Greek director Giorgos Lanthimos won the Un Certain Regard at the 2009 Cannes Fim Festival with his film Dogtooth, a feature that considers the evolution of family upbringing should the parents decide to close their children off from the world at large… entirely. This is a psychologically disturbing film that takes a near-documentary approach to examining the ill-conceived parental upbringing of three children and the damage it causes.
The film centers on three nameless teenagers (seriously, their parents have not named them) whom we first meet as they hit play on a tape recorder and listen as their mother’s voice gives them their vocabulary words for the day. One such word is “sea,” which we learn is a leather armchair. Later on we’ll learn “phone” means salt shaker, “zombie” means yellow flower and “pussy” means big light. Sheltered from the outside world, these three children live with their mother and father (also nameless) whom have decided to raise their children to be frightened of what waits for them outside the high fence that surrounds their massive home, a world they’re told they’ll only be ready to explore once one of their incisors (referred to here as a “dogtooth”) falls out.
The children occupy their time playing endurance games monitored by their father. The winner receives a sticker. The only contact with the outside world the children know is Christina (Anna Kalaitzidou), a security guard working for the family business who’s been brought to the house by Father (Christos Stergioglou) in order to satisfy his son’s sexual desires. However, Christina soon contaminates the sterile environment with outside influences turning what was really nothing more than a human game preserve, into a breeding ground for teenage curiosity.

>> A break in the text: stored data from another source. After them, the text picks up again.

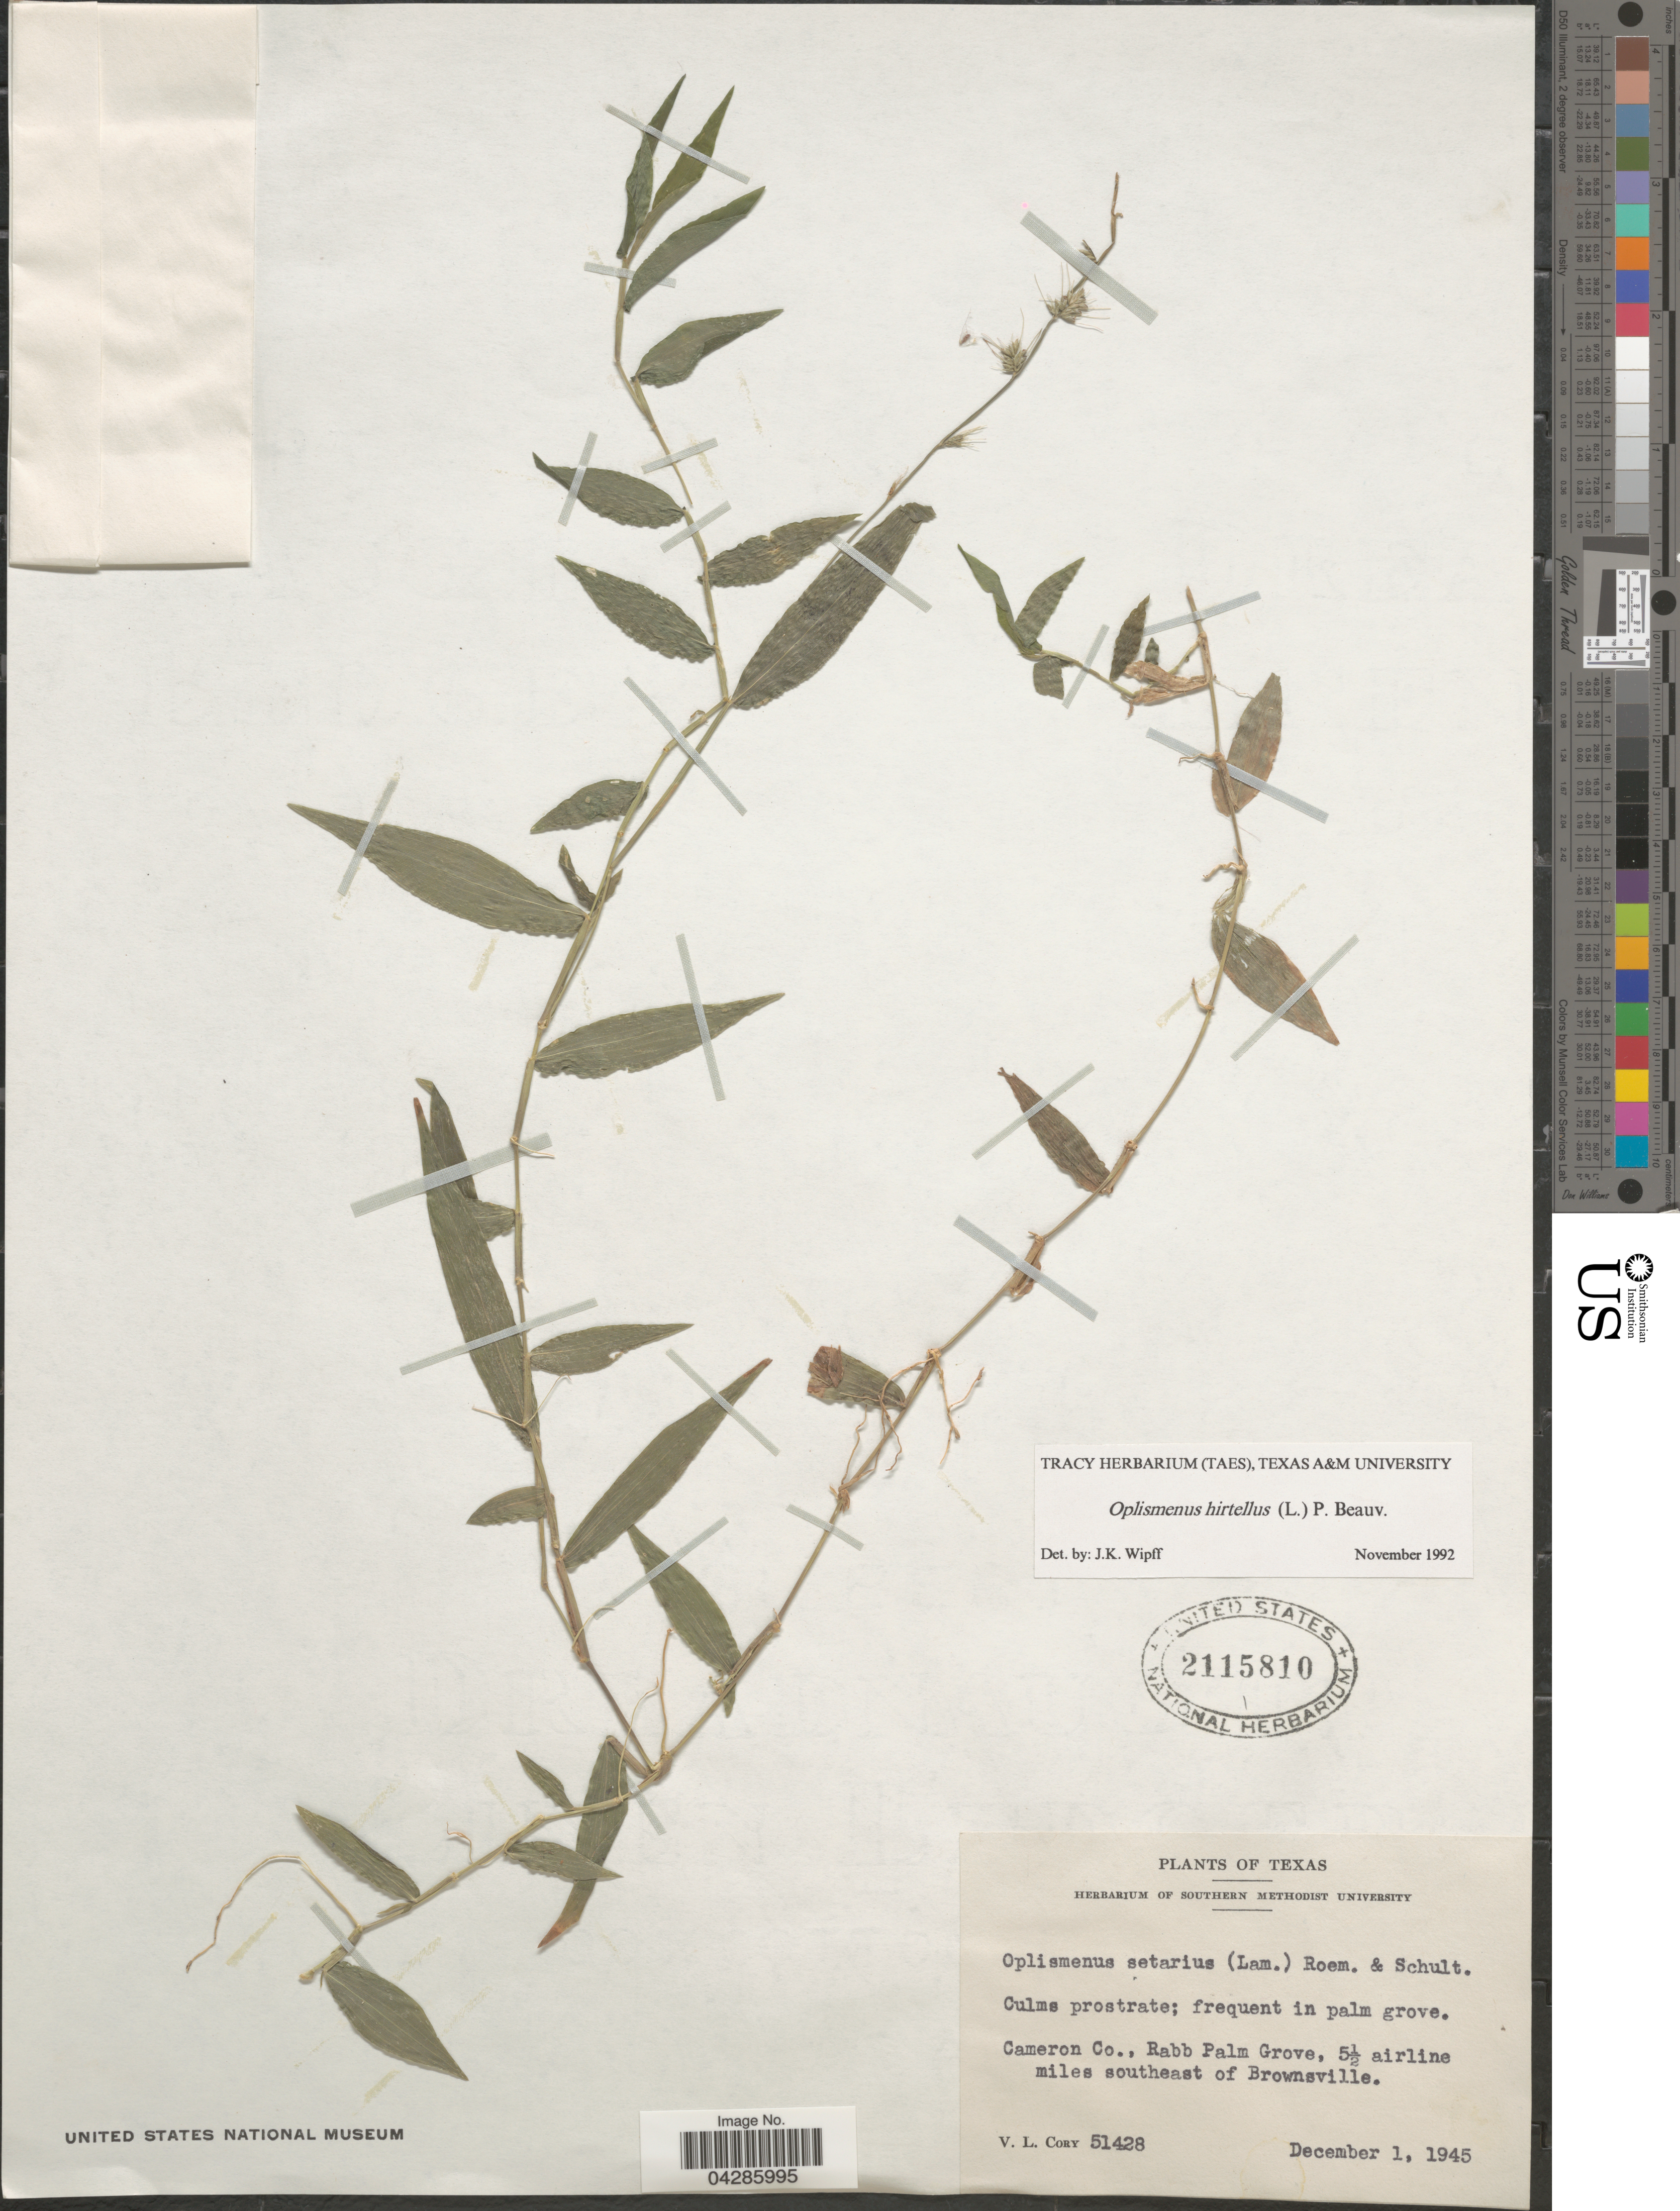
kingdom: Plantae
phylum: Tracheophyta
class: Liliopsida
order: Poales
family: Poaceae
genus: Oplismenus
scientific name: Oplismenus hirtellus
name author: (L.) P. Beauv.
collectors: V. Cory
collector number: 51428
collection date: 1945-12-01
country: United States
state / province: Texas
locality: Frequent in palm grove. Cameron Co., Rabb Palm Grove, 5½ airline miles southeast of Brownsville.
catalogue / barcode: US 2115810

Lanthimos engages the audience instantly by simply dropping us into this world rather than trying to use an outsider or voice over to guide the story. Further along he uses easy to recognize pop culture related material to give us a connection to the story, while using sex and violence to stir our emotions.
The performances are spot on, each actor owning the ridiculous nature of it all. This is most likely the reason I never found myself laughing, but instead looking on in awe of what could just as easily be a National Geographic documentary exploring alternative, yet damaging, parenting techniques. Even when Father has his family members on all fours and barking like dogs in their backyard I didn’t crack a smile, but found myself intrigued as to how the experience would effect the characters later in the story.
In terms of recent films, Dogtooth is easily comparable to both Michael Haneke’s The White Ribbon and Michael Winterbottom’s The Killer Inside Me as films exploring the effects parenting can have on children. Sexual and violent tendencies play a role in all three films and Dogtooth finds a particular kinship to The White Ribbon in its use of animal cruelty and physical violence.
Dogtooth can be looked at as darkly comic by some, but I think that is only out of being uncomfortable with the content of what the viewer is seeing. If you’re laughing, I suspect it’s nervously. I personally found it to be disturbingly psychological as it takes a look at just how susceptible to conditioning human beings can be and how the slightest misstep in a child’s upbringing can cause serious damage. Then again, you could also say it’s a full-blown realization of how teenage curiosity is nearly impossible to control. No matter how I looked at it, I wasn’t able to turn my attention away.